_Selection_
################
Sticks and poop are pretty much all you need to survive a Canadian road trip with kids, according to Vancouver-area filmmaker and dad Matthew Clarke.
"If you find them a stick, that's pretty much good for an hour. Sticks are amazing," he explained. "The only thing with a stick is, if you're going to bring it back into the car, you want to make sure it's short enough that it won't reach the other kid."
Clarke is one of those parents who detonates the minefield of raising kids with humour, even turning it into a hit YouTube series called "Conversations With My 2-Year-Old."
Just in time for
dreaded exciting summer family vacations, he's working with Travelocity.ca to share survival tricks, and the best road trips to take from Vancouver with kids.
"The main thing is to keep your expectations in check," said Clarke, who has a four-year-old daughter and two-year-old son. Having a schedule and booking hotels in advance helps, he said, but be prepared to throw it all out the window when travelling with young kids.
"They’re not really like sane people. You're carting around insane people around the country in your small enclosed vehicles. So just acknowledge that and be OK with that," he explained, plugging the Travelocity app as an easy way to find and book hotels on the go.
"You’re not necessarily going to get everywhere on schedule. And that’s OK — that’s the whole point of the road trip."
################
_Information provided_
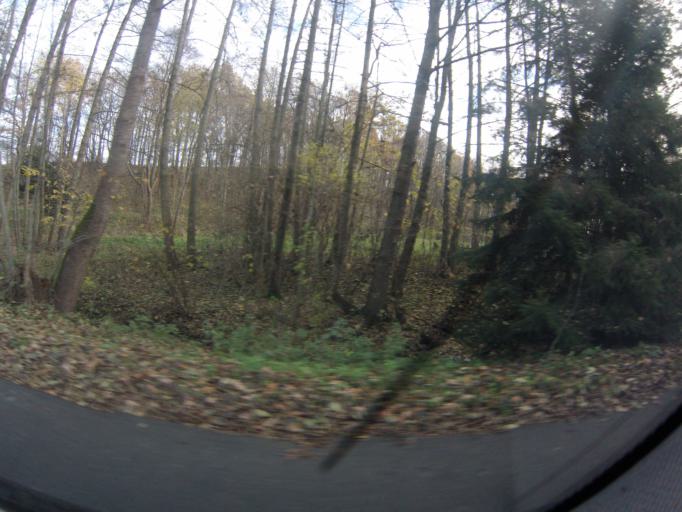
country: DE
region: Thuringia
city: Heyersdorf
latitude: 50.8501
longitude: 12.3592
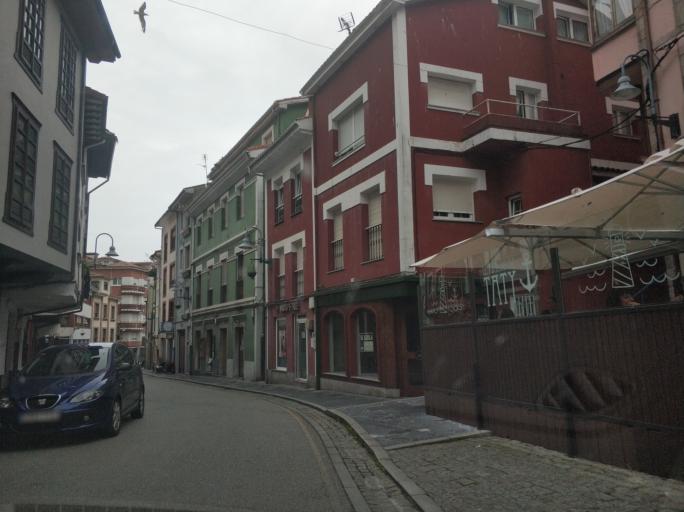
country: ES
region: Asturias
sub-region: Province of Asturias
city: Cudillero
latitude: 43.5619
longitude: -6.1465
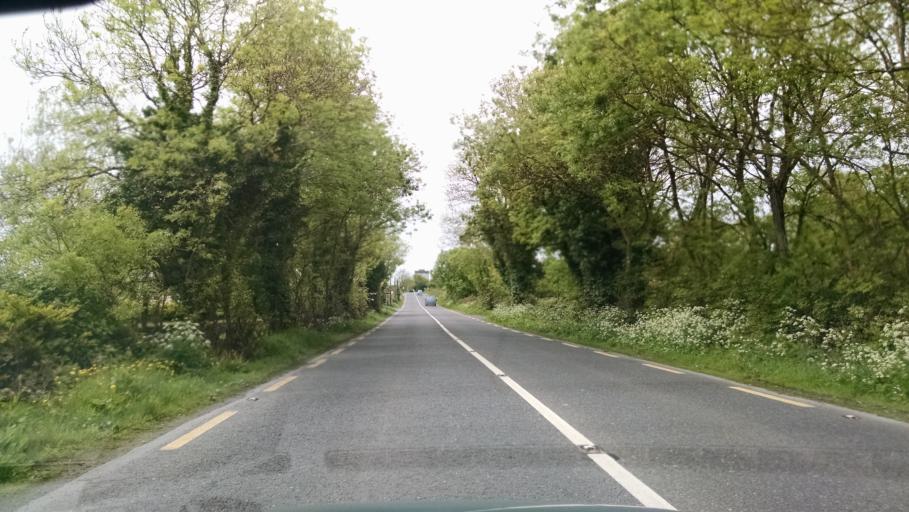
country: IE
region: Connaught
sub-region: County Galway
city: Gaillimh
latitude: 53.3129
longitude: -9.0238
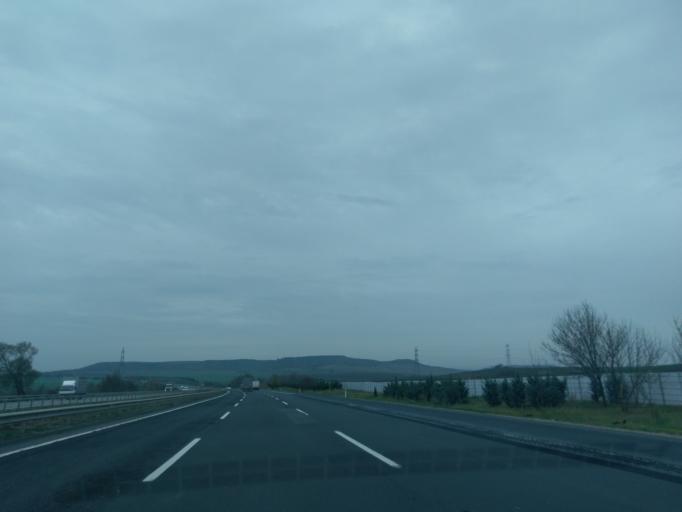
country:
################
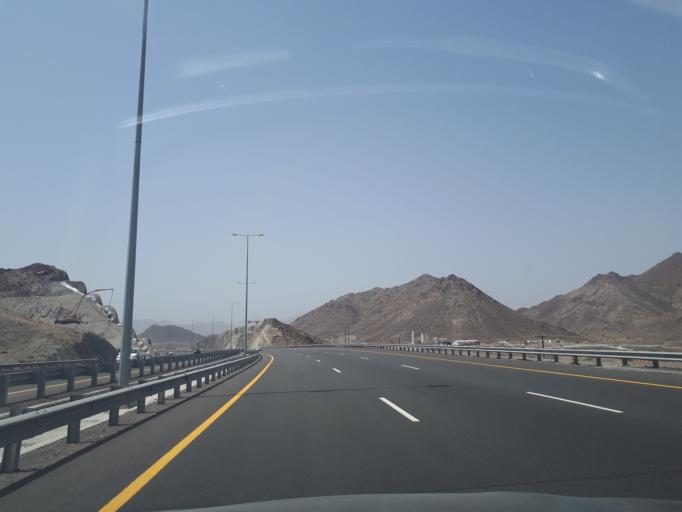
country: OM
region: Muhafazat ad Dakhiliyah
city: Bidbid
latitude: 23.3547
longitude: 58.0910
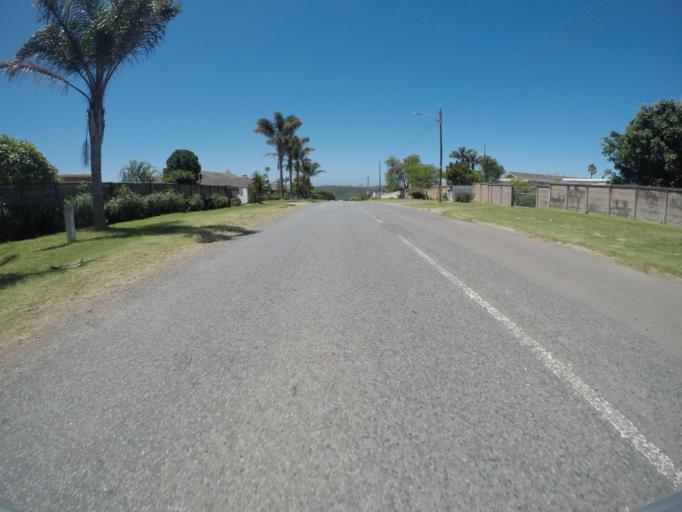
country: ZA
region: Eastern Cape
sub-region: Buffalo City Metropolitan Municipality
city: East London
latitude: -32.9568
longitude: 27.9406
################
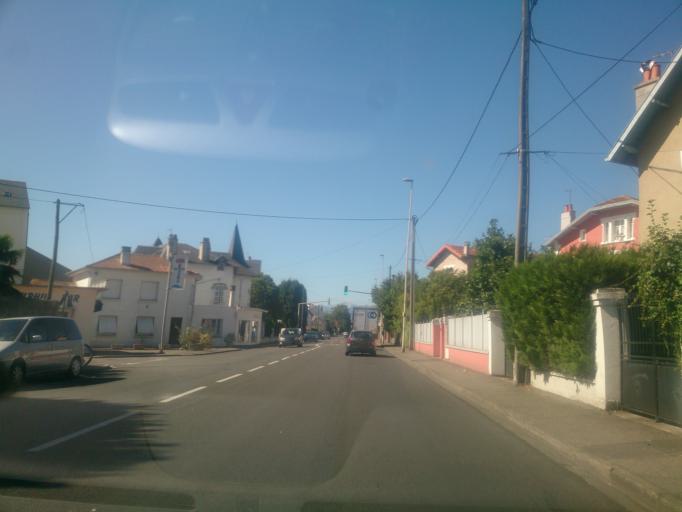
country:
################
_Given exercise 1_
Copy the records word for word, from the line with "country: DE" to the line with "longitude: -9.0238". Leave out the picture lines.
_Given exercise 2_
Write the next part of the article on surviving road trips with young kids, picking up after its final sentence.

_Right answer 1_
country: DE
region: Thuringia
city: Heyersdorf
latitude: 50.8501
longitude: 12.3592
country: ES
region: Asturias
sub-region: Province of Asturias
city: Cudillero
latitude: 43.5619
longitude: -6.1465
country: IE
region: Connaught
sub-region: County Galway
city: Gaillimh
latitude: 53.3129
longitude: -9.0238

_Right answer 2_
Sure, it's easy to turn on a movie or hand the kids an iPad, but "save those for when you really need them," said Clarke.
As cheesy as it sounds, he suggests singing, making up jokes, or listening to a music playlist that you made yourself. "It's nice to have something planned like that so you're not just listening to the 'Frozen' soundtrack over and over again." (Amen.)
Driving eight hours straight with children is impossible, so Clarke suggested stopping every hour or two.
"The great thing about travelling through B.C. is there are tons of places to pull off and stop. You can actually savour those moments and take your time."
On a recent stop at Glacier National Park, Clarke discovered that Parks Canada provides booklets to kids with maps and treasure hunts. "And one of the things was recognizing different types of poop — which they were super into. And then I got super into [it], and I didn’t expect to be that excited about poop."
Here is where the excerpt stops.